[DOCUMENT EXTRACT Boundary: Start]

Kevin Newman: Are we too late to save all our guides and brothers trapped in Afghanistan?
For years — years —committed groups of veterans and their civilian allies have been asking for this kind of rescue effort, and no one in government would act.
Afghan evacuees arrive at Toronto Pearson International Airport on Aug. 4, 2021. Credit: Canadian Armed Forces Operation Twitter.
By: Kevin Newman
As humanitarian efforts go, this one was middling.
That first huge Canadian Armed Forces C-17 Globemaster landing in front of Toronto’s CN Tower airlifted about three dozen of the thousands of Afghans who worked for Canada during the conflict in Afghanistan — people now desperate to be rescued from the Taliban, who are murderously reclaiming much of Afghanistan as the West withdraws.
The Canadian government refused to say precisely who was on board or how many, citing security concerns. But a news release was eager to characterize the arrivals as “Afghan refugees who provided crucial support to Canadian Armed Forces members in Afghanistan.”
Well, yes and no.
Two sources with knowledge of this effort say the initial passengers on flights are embassy staff and their families — some of whom currently or recently worked as drivers and translators for Canadian diplomats and military attaches in Kabul. Their immigration paperwork began weeks ago under an embassy evacuation plan drawn up by Global Affairs Canada. These were the easiest to extract from Kabul as the security situation deteriorates. They were flown to Kuwait last week, and from there, they were picked up for their trip in the mostly empty belly of the military transport. More planes are pledged to arrive in coming days and weeks.
So were they refugees? Yes. These people were clearly under threat if they remained in Kabul.
But were they the ones most in need of rescue? Absolutely not. These were the well-connected few at the head of the line, and none of them was part of a new immigration stream Ottawa recently announced for interpreters who served alongside Canadian soldiers during the NATO/ISAF mission that ended for Canada in 2014. Those are the allies the Taliban is currently hunting in a growing number of neighbourhoods each day. Every hour, our former friends, allies, guides, and helpers are sending terrified text messages to Canadian veterans they know pleading for our help.
Here was one received this week from an Afghan ally who is on the run, in hiding, and saw news reports of the airplane arrivals in Canada. I won’t share their names for his protection.

[DOCUMENT EXTRACT Boundary: End]
[AVAILABLE DATA Boundary: Start]

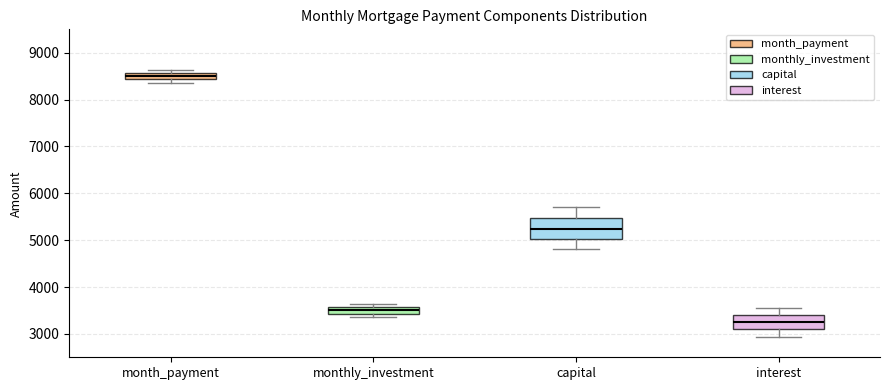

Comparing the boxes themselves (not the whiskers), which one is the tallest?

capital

[AVAILABLE DATA Boundary: End]

## REQUIRED ACTIONS
a. Reproduce the column on Afghan evacuees from "For years —" up to and including "government would act.".
b. According to the column on Afghan evacuees, where were the first passengers flown last week before the military transport picked them up?

## EXPECTED OUTPUTS
a.
For years — years —committed groups of veterans and their civilian allies have been asking for this kind of rescue effort, and no one in government would act.

b. Kuwait.